◆ WHAT TO DO
In the entries below, find the line with "XRD patterns of: (a) S1, (b) S2 and (c) S3." and the line with "Figure 4. Procedure". Print those two and everything between them exactly, and nothing else.

◆ STUDY MATERIAL
#####
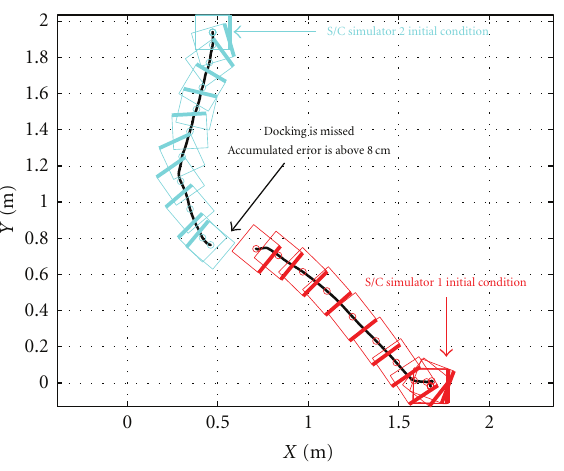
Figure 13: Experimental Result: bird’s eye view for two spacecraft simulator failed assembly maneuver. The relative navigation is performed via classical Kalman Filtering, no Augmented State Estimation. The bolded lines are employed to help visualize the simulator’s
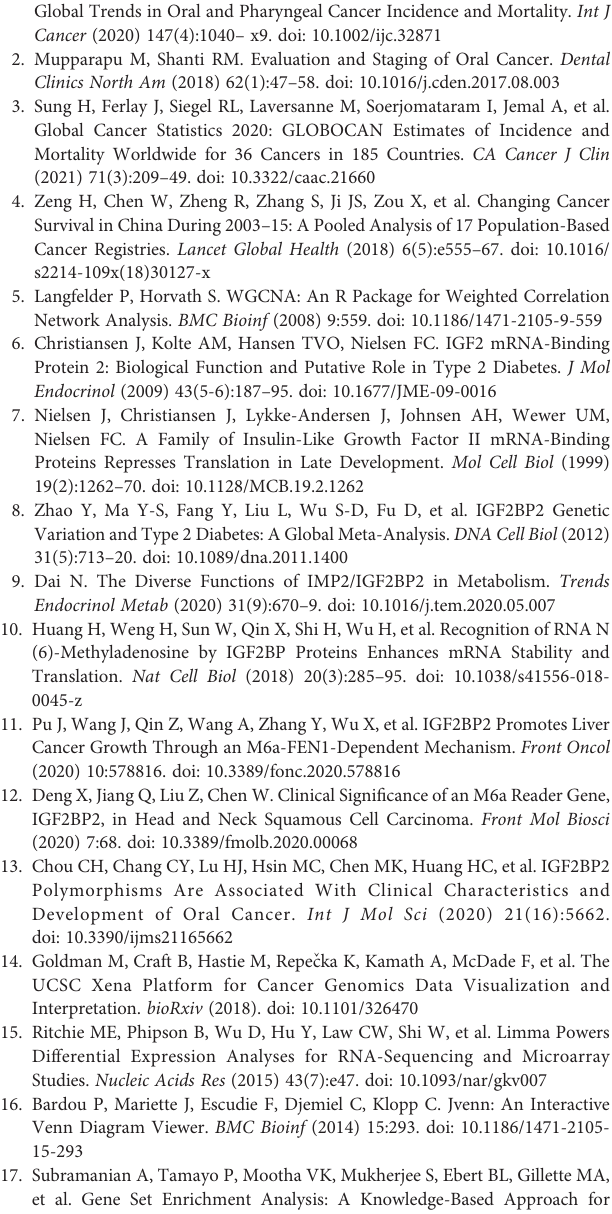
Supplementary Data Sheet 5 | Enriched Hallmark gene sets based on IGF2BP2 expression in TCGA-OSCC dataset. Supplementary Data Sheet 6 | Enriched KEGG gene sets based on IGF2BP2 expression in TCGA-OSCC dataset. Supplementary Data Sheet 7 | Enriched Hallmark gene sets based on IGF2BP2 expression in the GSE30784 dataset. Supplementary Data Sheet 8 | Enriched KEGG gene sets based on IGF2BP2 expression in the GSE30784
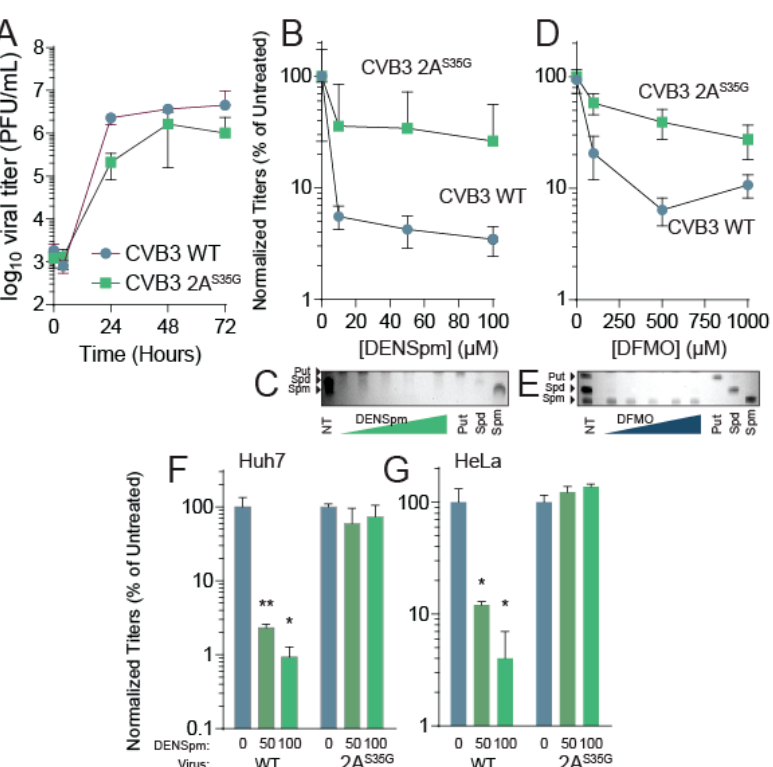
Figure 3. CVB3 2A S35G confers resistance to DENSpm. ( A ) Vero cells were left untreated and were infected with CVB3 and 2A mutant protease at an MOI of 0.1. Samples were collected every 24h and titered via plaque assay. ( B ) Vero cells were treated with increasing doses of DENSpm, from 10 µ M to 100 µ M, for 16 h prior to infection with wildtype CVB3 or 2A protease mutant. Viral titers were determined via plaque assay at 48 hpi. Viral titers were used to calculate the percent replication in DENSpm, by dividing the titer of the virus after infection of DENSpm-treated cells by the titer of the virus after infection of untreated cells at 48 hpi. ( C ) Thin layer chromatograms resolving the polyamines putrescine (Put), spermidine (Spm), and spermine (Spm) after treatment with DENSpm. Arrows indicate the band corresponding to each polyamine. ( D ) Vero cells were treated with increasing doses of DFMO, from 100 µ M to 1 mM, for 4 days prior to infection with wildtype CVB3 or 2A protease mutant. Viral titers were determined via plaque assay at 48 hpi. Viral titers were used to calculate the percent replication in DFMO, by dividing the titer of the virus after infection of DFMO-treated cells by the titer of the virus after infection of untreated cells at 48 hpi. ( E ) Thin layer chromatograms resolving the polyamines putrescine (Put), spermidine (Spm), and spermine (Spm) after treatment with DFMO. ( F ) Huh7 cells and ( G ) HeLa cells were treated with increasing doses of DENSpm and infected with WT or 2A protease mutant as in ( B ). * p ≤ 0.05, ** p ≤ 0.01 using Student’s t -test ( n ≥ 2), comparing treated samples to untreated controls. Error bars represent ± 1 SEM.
#####
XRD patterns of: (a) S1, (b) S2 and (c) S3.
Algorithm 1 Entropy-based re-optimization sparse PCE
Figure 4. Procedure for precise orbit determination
#####
◆ EXERCISE RESPONSE
XRD patterns of: (a) S1, (b) S2 and (c) S3.
Algorithm 1 Entropy-based re-optimization sparse PCE
Figure 4. Procedure for precise orbit determination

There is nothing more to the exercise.